Gegevensuitwisseling
Om te bepalen welke zorg en ondersteuning iemand nodig heeft is, zo bleek ook het rapport van de commissie-Hoekstra over de zaak Bart van U., het delen van informatie essentieel. Het wetsvoorstel verduidelijkt welke informatie tussen welke partijen wanneer uitgewisseld mag worden. Dan gaat het bijvoorbeeld om informatie van de ggz naar justitie en omgekeerd. In de huidige situatie bestaat er regelmatig onduidelijkheid over wat wel en niet kan.

Rol Openbaar Ministerie
Mede ook naar aanleiding van het rapport van de commissie-Hoekstra krijgt het openbaar ministerie nu de centrale ‘verzoekerrol’. Dit betekent dat niet langer bij de geneesheer-directeur van een psychiatrische instelling het initiatief ligt om een verzoek bij de rechter te doen voor verplichte zorg, maar dat het openbaar ministerie in de persoon van de officier van justitie hierin een centrale en actieve rol krijgt.

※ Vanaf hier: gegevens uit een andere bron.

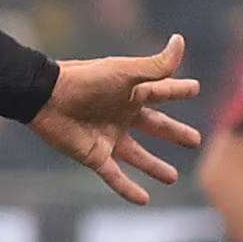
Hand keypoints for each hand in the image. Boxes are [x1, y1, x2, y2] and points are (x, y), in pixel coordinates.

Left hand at [29, 35, 204, 204]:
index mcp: (130, 93)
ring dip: (154, 166)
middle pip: (155, 126)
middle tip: (196, 140)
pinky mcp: (94, 155)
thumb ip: (156, 65)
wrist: (46, 98)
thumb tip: (180, 41)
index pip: (162, 91)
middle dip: (174, 133)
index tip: (195, 89)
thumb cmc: (86, 81)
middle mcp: (121, 115)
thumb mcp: (125, 72)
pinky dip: (128, 189)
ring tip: (172, 178)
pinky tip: (144, 200)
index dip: (179, 90)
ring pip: (137, 155)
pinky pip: (114, 176)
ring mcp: (109, 137)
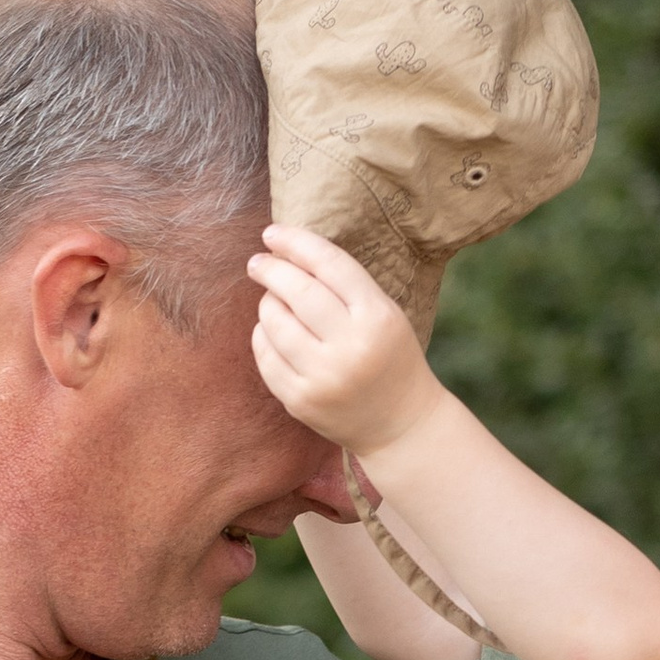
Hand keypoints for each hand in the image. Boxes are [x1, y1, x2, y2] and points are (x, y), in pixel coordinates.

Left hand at [247, 223, 436, 455]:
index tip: (272, 234)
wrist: (402, 425)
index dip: (296, 243)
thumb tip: (287, 253)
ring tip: (271, 300)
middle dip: (270, 269)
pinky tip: (271, 332)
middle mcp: (350, 347)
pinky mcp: (301, 401)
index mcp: (377, 318)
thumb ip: (345, 286)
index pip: (329, 265)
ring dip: (267, 303)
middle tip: (257, 262)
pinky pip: (266, 356)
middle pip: (297, 291)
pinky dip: (263, 336)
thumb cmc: (390, 358)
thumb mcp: (385, 315)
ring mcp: (323, 378)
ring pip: (274, 322)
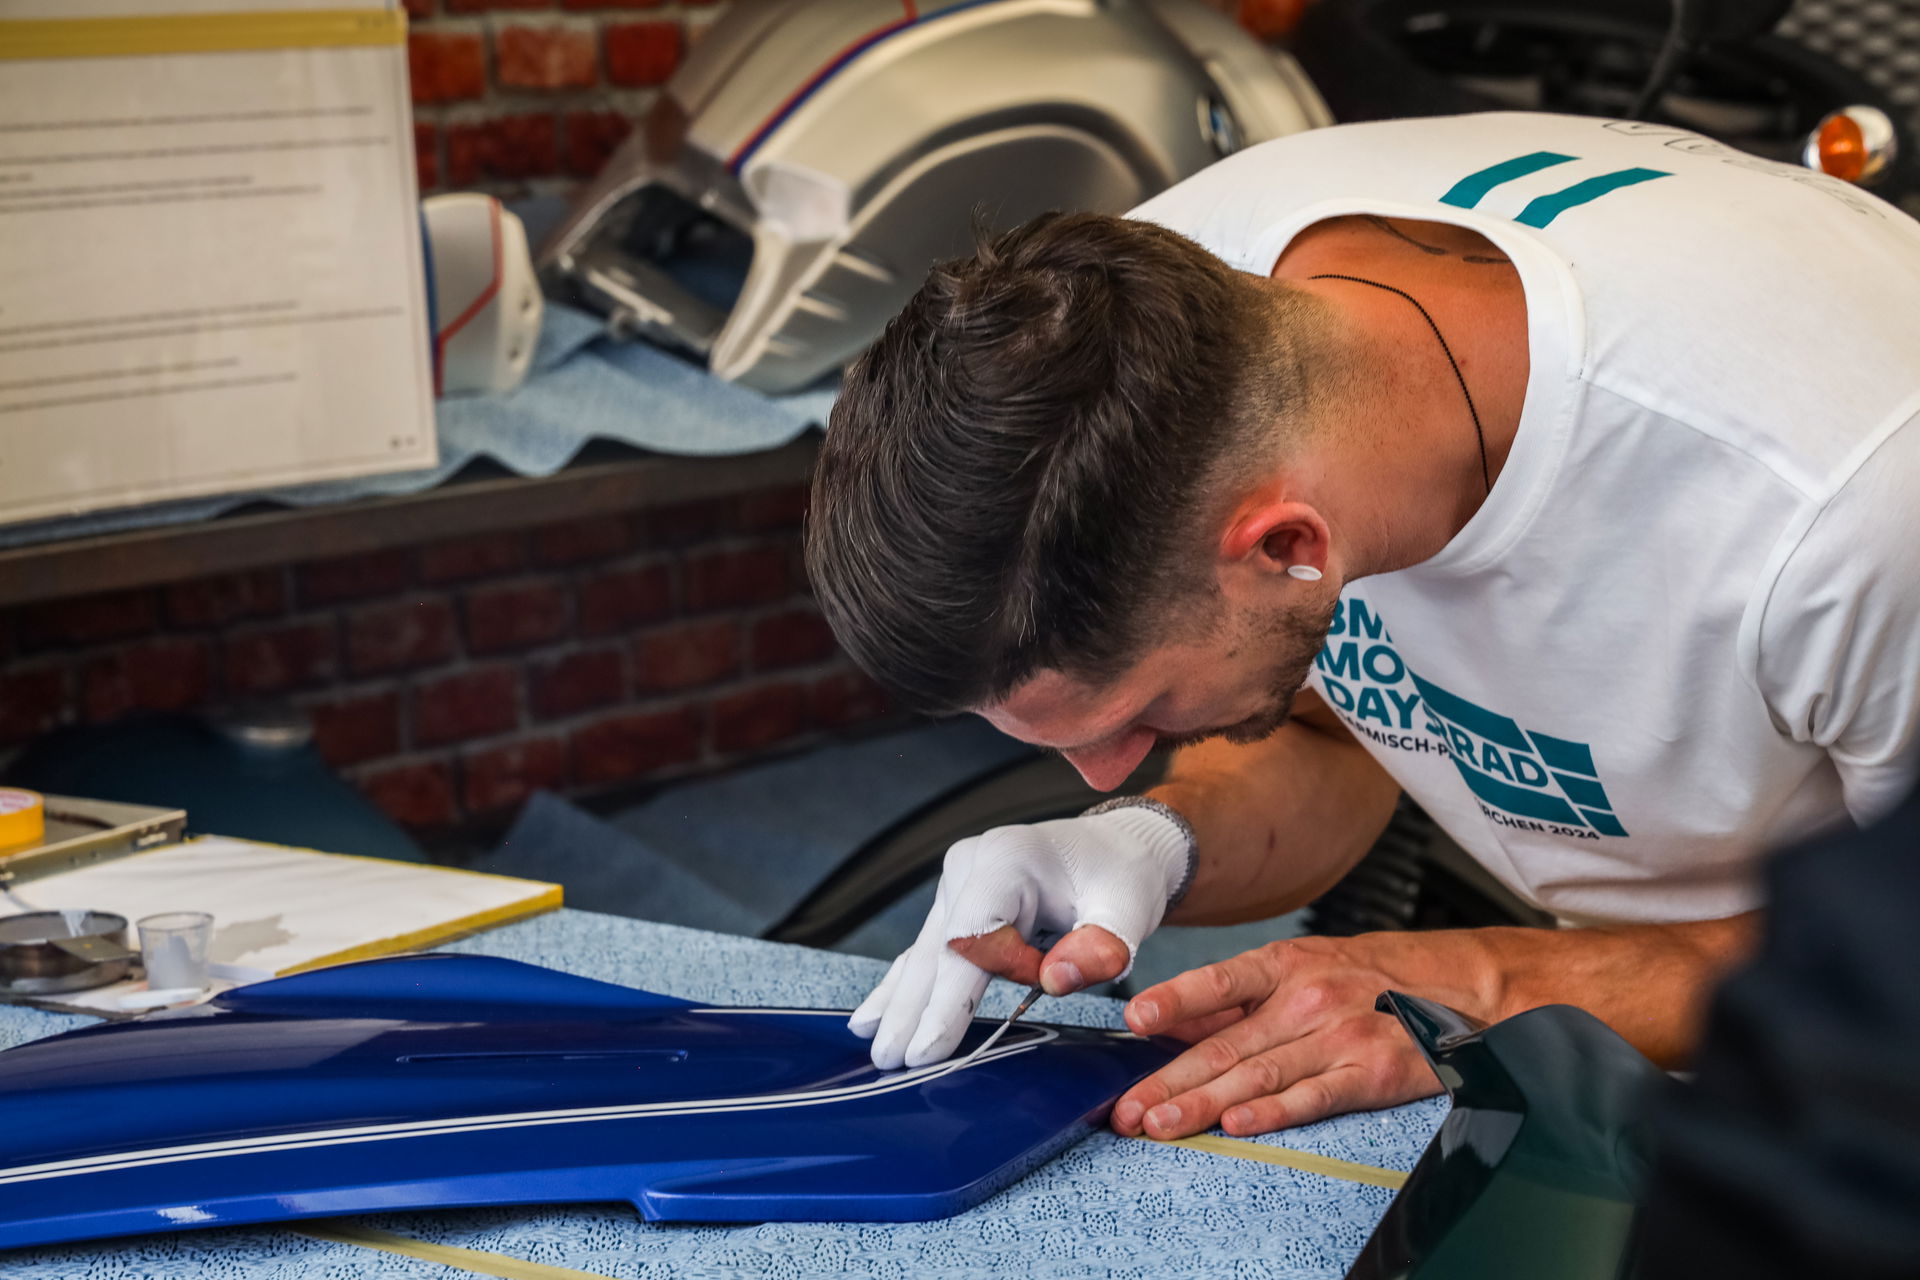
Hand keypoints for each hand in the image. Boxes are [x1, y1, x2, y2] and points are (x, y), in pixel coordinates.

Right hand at [849, 803, 1191, 1069]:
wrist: (1118, 848)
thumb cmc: (1123, 877)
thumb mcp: (1129, 908)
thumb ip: (1102, 945)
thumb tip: (1053, 982)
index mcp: (1008, 859)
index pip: (970, 938)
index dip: (948, 998)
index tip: (930, 1048)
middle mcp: (972, 865)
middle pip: (936, 948)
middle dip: (913, 1008)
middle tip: (892, 1062)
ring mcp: (959, 883)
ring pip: (925, 953)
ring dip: (901, 1002)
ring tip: (873, 1044)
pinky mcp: (958, 902)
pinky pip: (929, 950)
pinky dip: (906, 986)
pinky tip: (874, 1014)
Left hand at [1111, 933, 1466, 1138]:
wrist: (1464, 985)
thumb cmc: (1372, 977)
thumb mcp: (1304, 964)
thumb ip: (1238, 996)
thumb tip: (1170, 1022)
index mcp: (1285, 964)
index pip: (1219, 982)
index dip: (1174, 1001)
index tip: (1134, 1020)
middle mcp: (1308, 998)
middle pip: (1226, 1045)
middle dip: (1169, 1081)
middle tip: (1128, 1109)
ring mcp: (1339, 1037)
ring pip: (1258, 1075)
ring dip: (1203, 1105)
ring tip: (1161, 1125)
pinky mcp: (1372, 1074)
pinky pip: (1315, 1097)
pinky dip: (1275, 1113)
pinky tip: (1237, 1125)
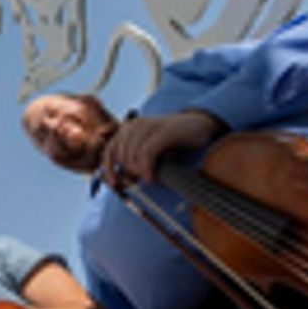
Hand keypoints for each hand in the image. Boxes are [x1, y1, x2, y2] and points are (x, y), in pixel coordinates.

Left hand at [102, 110, 224, 187]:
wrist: (198, 124)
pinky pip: (147, 154)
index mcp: (128, 129)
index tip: (114, 184)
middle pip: (121, 156)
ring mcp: (149, 127)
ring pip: (133, 156)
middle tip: (144, 178)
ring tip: (151, 177)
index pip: (109, 150)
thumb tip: (124, 180)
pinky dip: (147, 169)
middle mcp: (135, 125)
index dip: (109, 169)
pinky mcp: (164, 132)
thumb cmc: (173, 141)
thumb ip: (135, 160)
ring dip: (140, 172)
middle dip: (130, 172)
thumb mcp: (150, 150)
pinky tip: (153, 177)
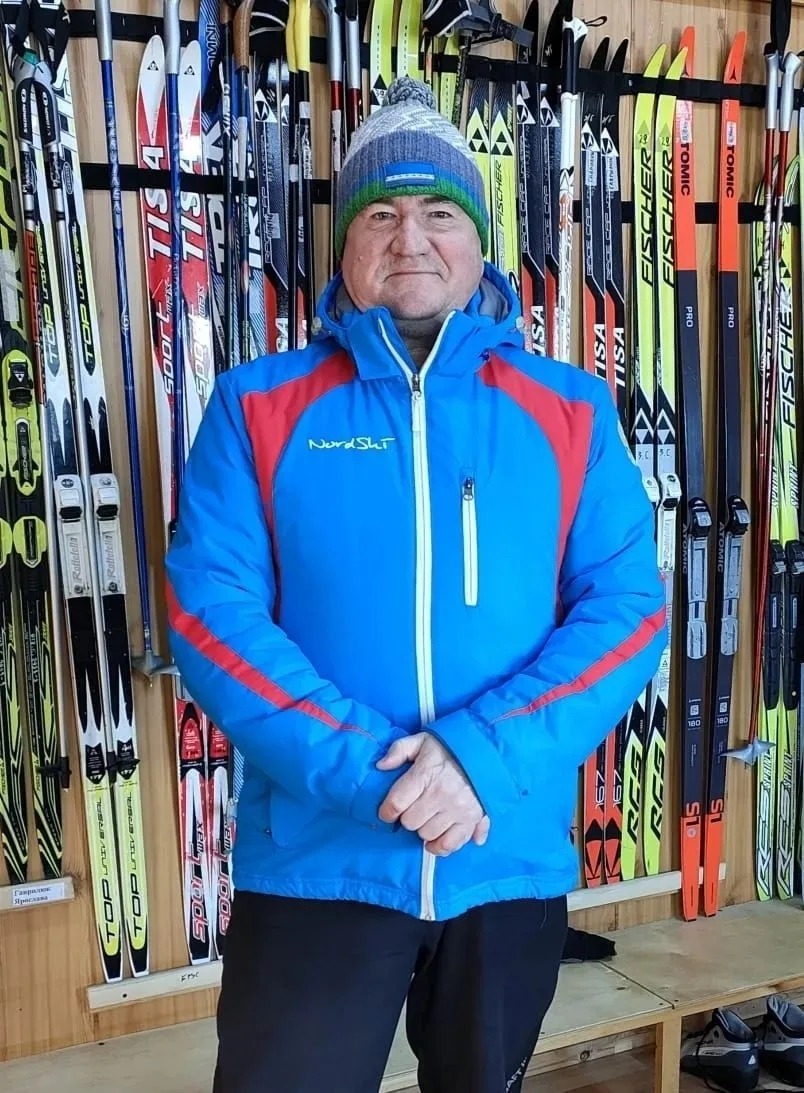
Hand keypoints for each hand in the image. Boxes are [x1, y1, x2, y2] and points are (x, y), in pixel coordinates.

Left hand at [376, 733, 489, 855]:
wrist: (486, 751)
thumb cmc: (450, 748)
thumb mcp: (422, 741)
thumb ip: (399, 750)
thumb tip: (380, 766)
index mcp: (425, 774)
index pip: (396, 804)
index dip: (387, 811)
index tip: (388, 811)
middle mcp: (441, 795)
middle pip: (410, 822)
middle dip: (407, 817)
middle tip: (413, 808)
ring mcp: (458, 809)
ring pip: (427, 835)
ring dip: (423, 829)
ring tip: (427, 818)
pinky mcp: (472, 820)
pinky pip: (450, 844)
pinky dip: (441, 846)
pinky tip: (436, 840)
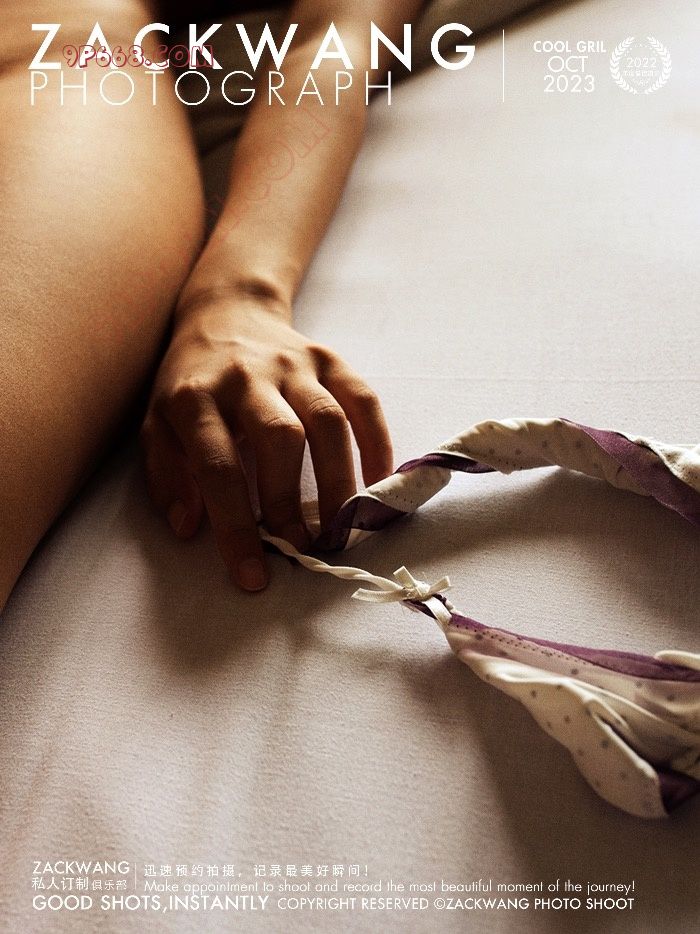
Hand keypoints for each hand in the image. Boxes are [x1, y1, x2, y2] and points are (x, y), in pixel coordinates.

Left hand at [140, 289, 392, 591]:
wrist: (226, 313)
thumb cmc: (191, 384)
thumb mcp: (157, 425)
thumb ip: (168, 476)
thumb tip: (190, 529)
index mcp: (195, 397)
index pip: (217, 468)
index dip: (235, 527)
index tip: (252, 576)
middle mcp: (246, 376)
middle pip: (279, 439)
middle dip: (293, 501)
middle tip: (302, 549)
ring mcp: (292, 364)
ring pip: (328, 420)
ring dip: (339, 480)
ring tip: (341, 528)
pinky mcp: (328, 358)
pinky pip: (362, 399)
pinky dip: (377, 442)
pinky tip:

Redenen hiervoor zijn onder meer dat verplichte zorg – ook al is het omwille van de patiënt en anderen – een vorm van vrijheidsbeneming kan inhouden. Daarnaast vloeit deze taak voort uit de rol die het OM heeft bij het waarborgen van de maatschappelijke veiligheid. En door de centrale rol weer bij het OM te leggen, kan de geneesheer-directeur van een ggz-instelling zich weer concentreren op zijn zorginhoudelijke kerntaak.